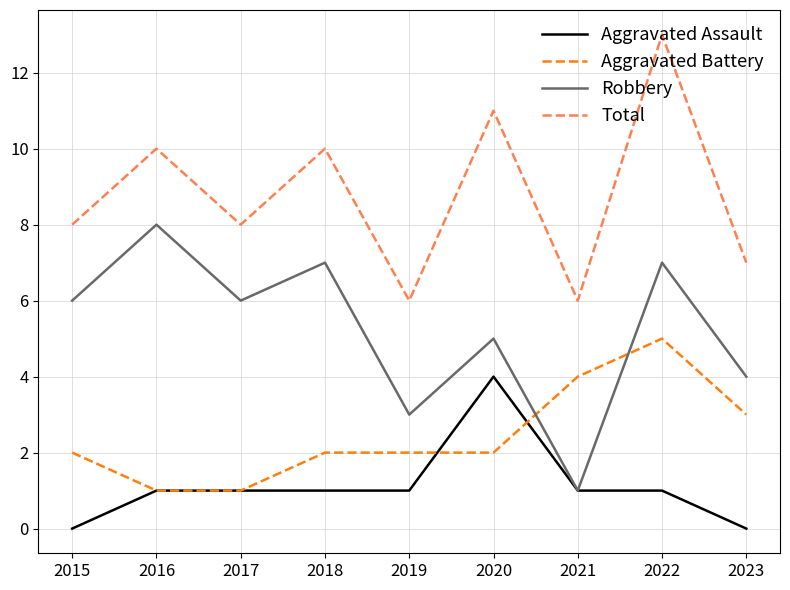

Is this an area chart (filled region under the line)?

No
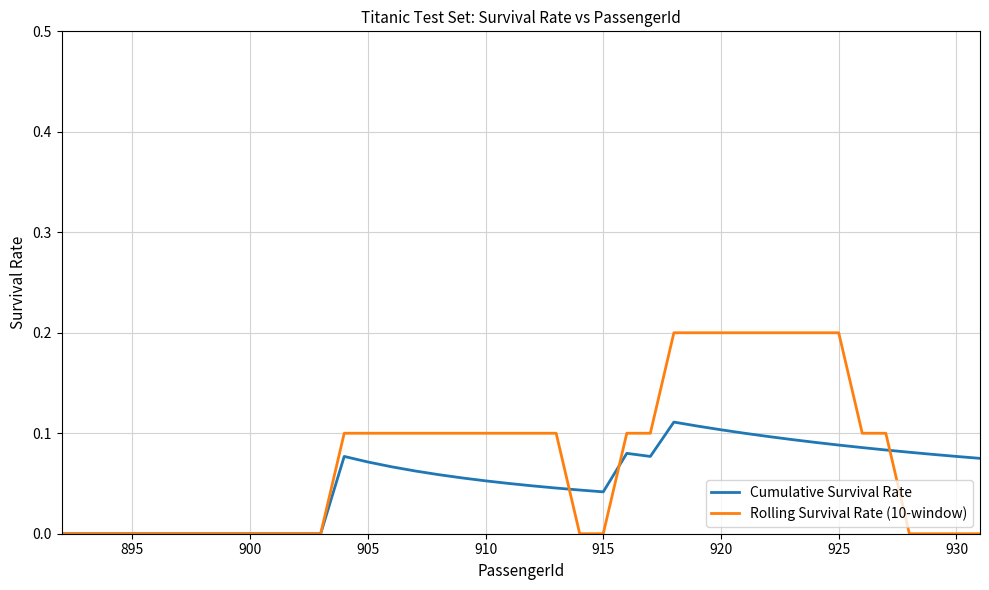

Rank the series by their maximum value, from lowest to highest.

Cumulative Survival Rate, Rolling Survival Rate (10-window)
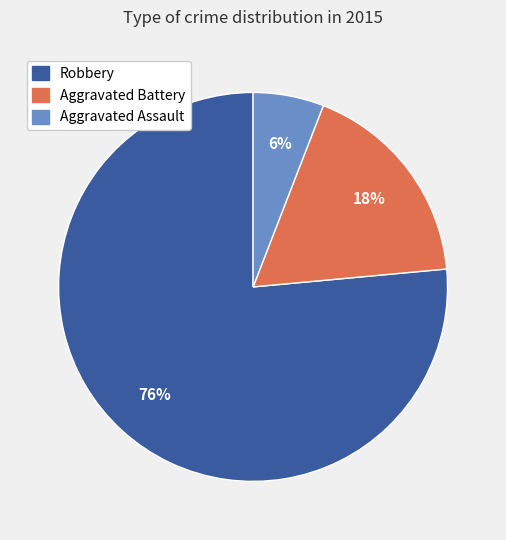

What is the smallest slice in the pie chart?

Aggravated Assault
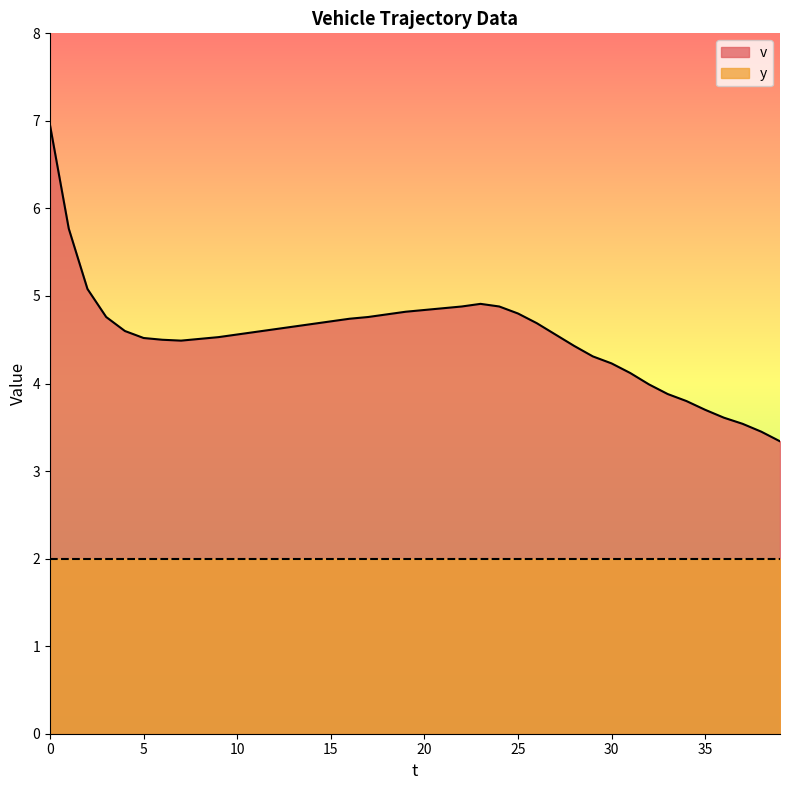

What is the ratio of the value at 16 to the value at 7?

1.1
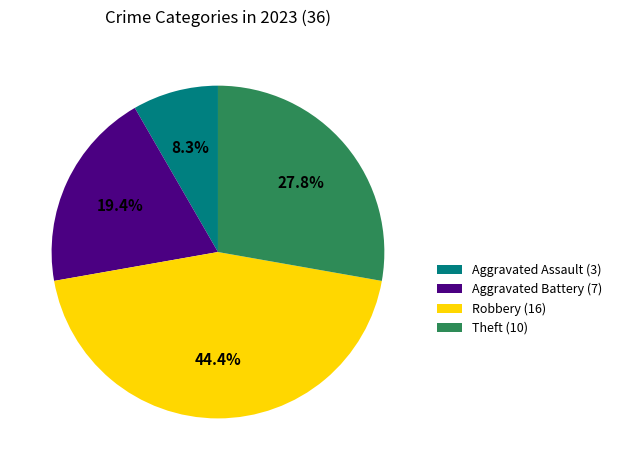

Does Theft represent more than half of the total?

No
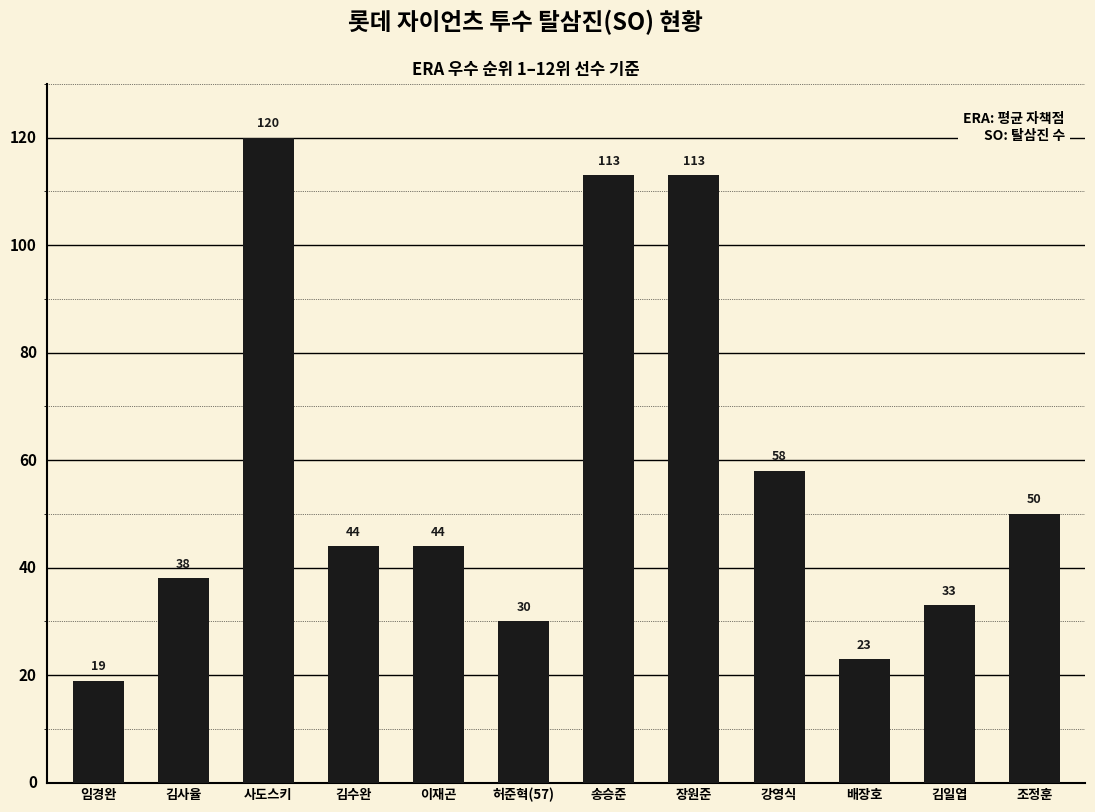

What is the value of the 4th bar from the left?

44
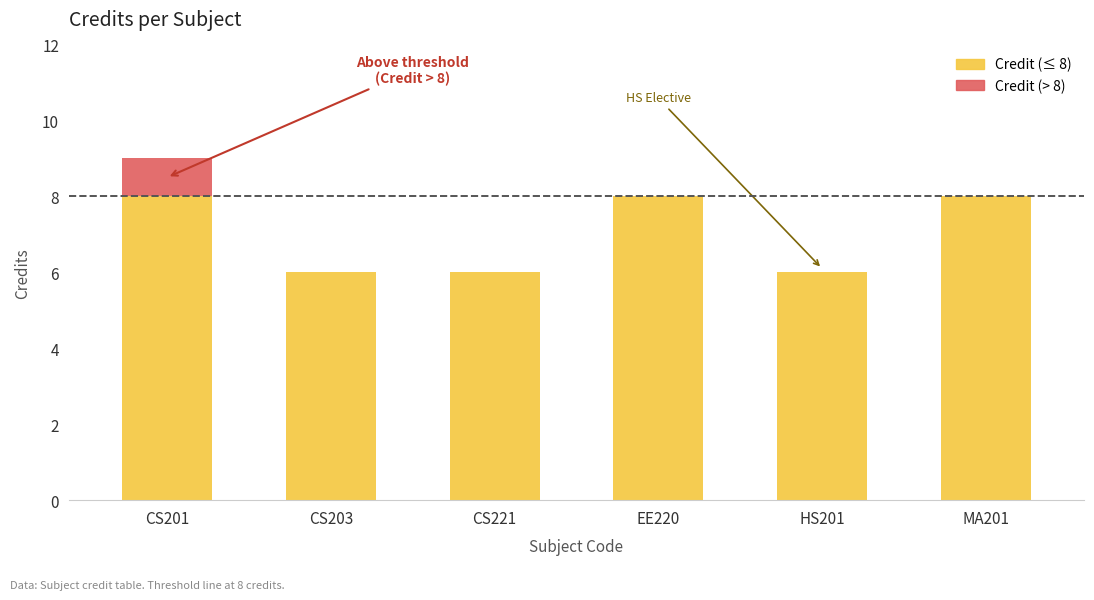

At which category is the sum across all series the highest?

CS201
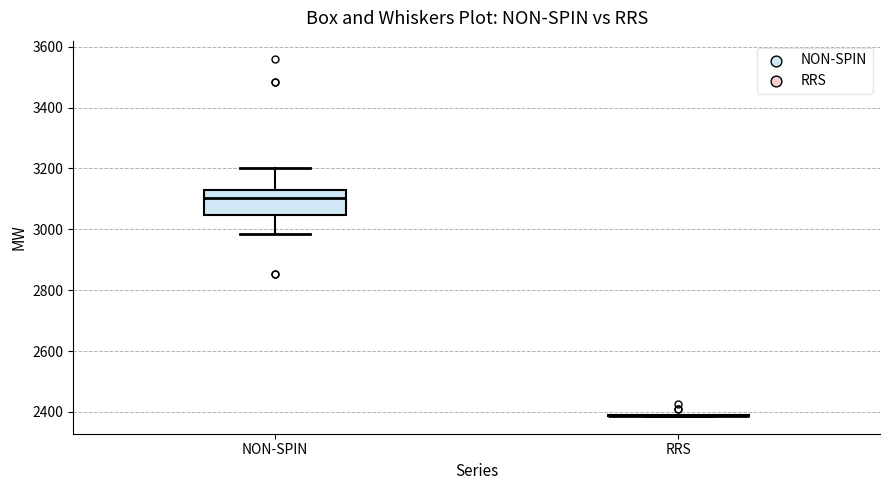

Comparing the boxes themselves (not the whiskers), which one is the tallest?

NON-SPIN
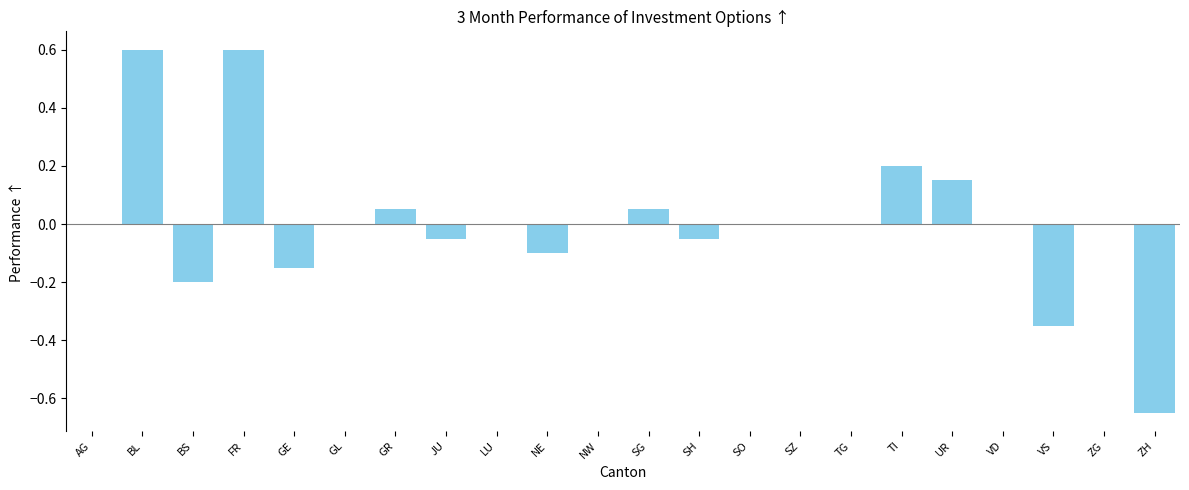

What is the maximum value shown in the chart?

0.6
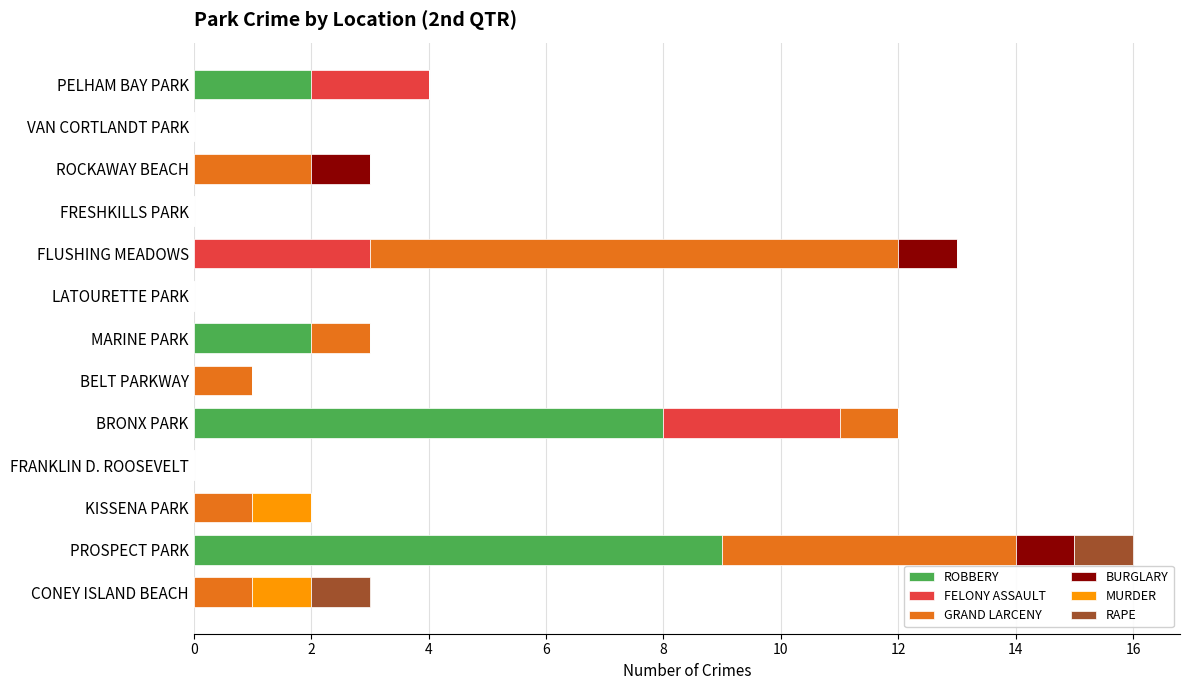

What is the maximum value for ROBBERY?

9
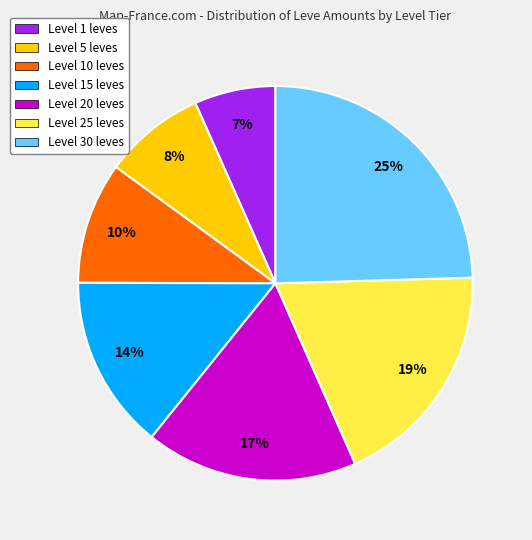

Combined, do Level 5 leves and Level 15 leves account for over 50%?

No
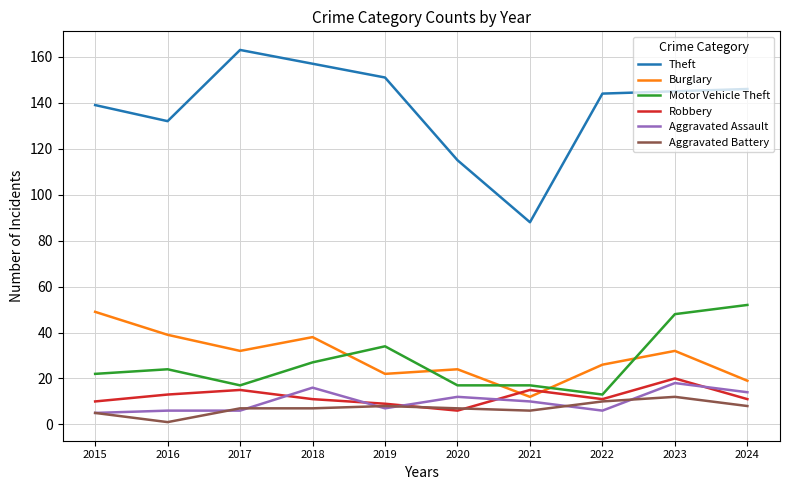

What is the sum of all Motor Vehicle Theft values?

271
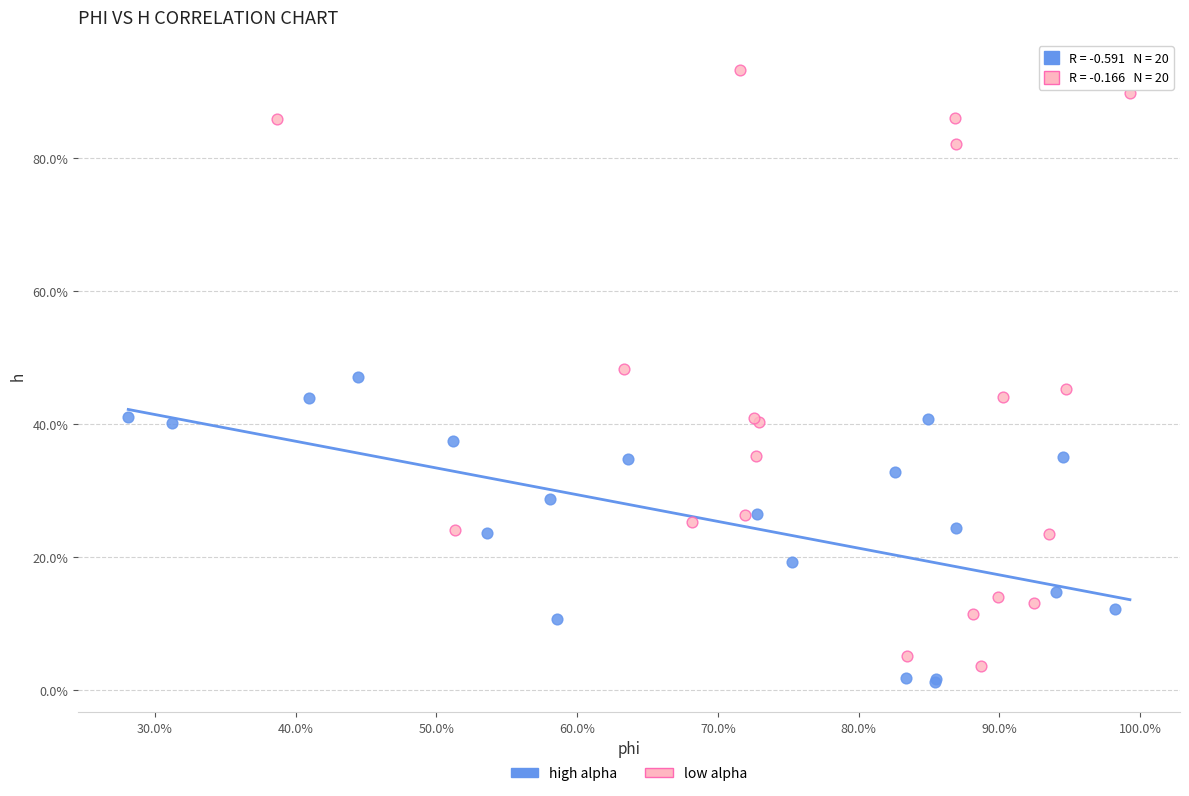

Which series reaches the minimum Y coordinate?

high alpha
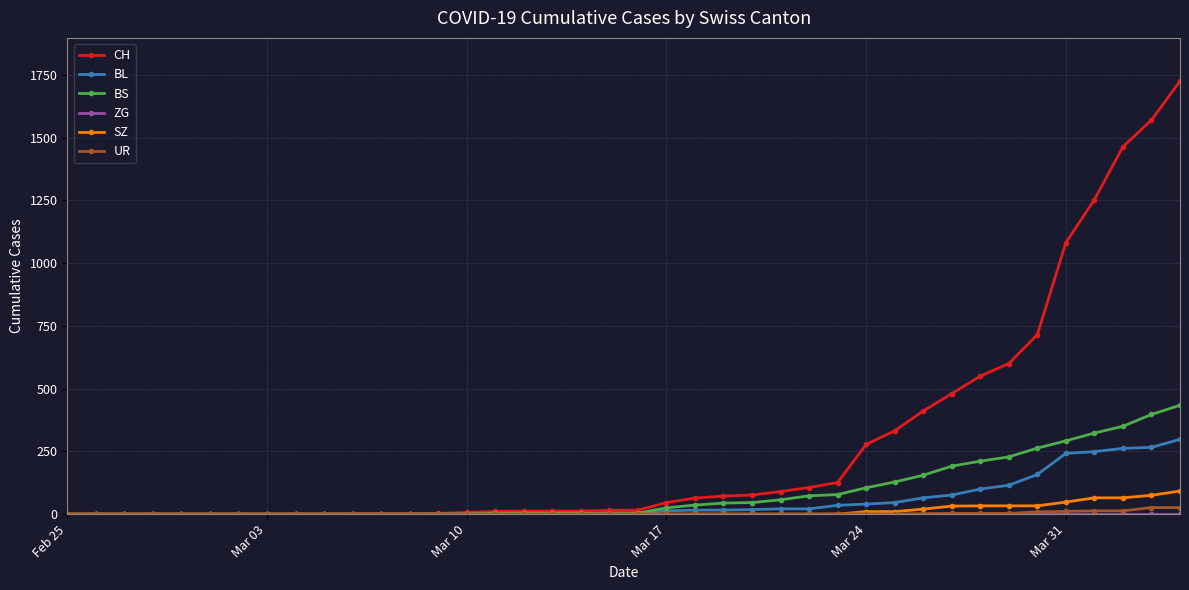

Which series has the largest total across all categories?

CH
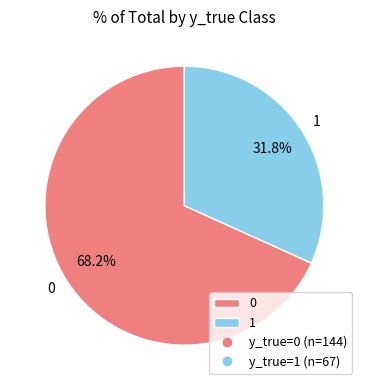

To the nearest percent, what is the difference between the largest and smallest slice percentages?

36%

◆ ◆ ◆ ◆ ◆

#### EXERCISE INSTRUCTIONS:
Copy out every one of the lines above word for word, omitting the pictures.

#### EXERCISE OUTPUT:
Is this an area chart (filled region under the line)?

No

Rank the series by their maximum value, from lowest to highest.

Cumulative Survival Rate, Rolling Survival Rate (10-window)

What is the smallest slice in the pie chart?

Aggravated Assault

What is the ratio of the value at 16 to the value at 7?

1.1

Does Theft represent more than half of the total?

No

What is the value of the 4th bar from the left?

44

At which category is the sum across all series the highest?

CS201

Comparing the boxes themselves (not the whiskers), which one is the tallest?

NON-SPIN

What is the maximum value shown in the chart?

0.6

What is the maximum value for ROBBERY?

9

Combined, do Level 5 leves and Level 15 leves account for over 50%?

No

What is the sum of all Motor Vehicle Theft values?

271

Which series reaches the minimum Y coordinate?

high alpha

Which series has the largest total across all categories?

CH

To the nearest percent, what is the difference between the largest and smallest slice percentages?

36%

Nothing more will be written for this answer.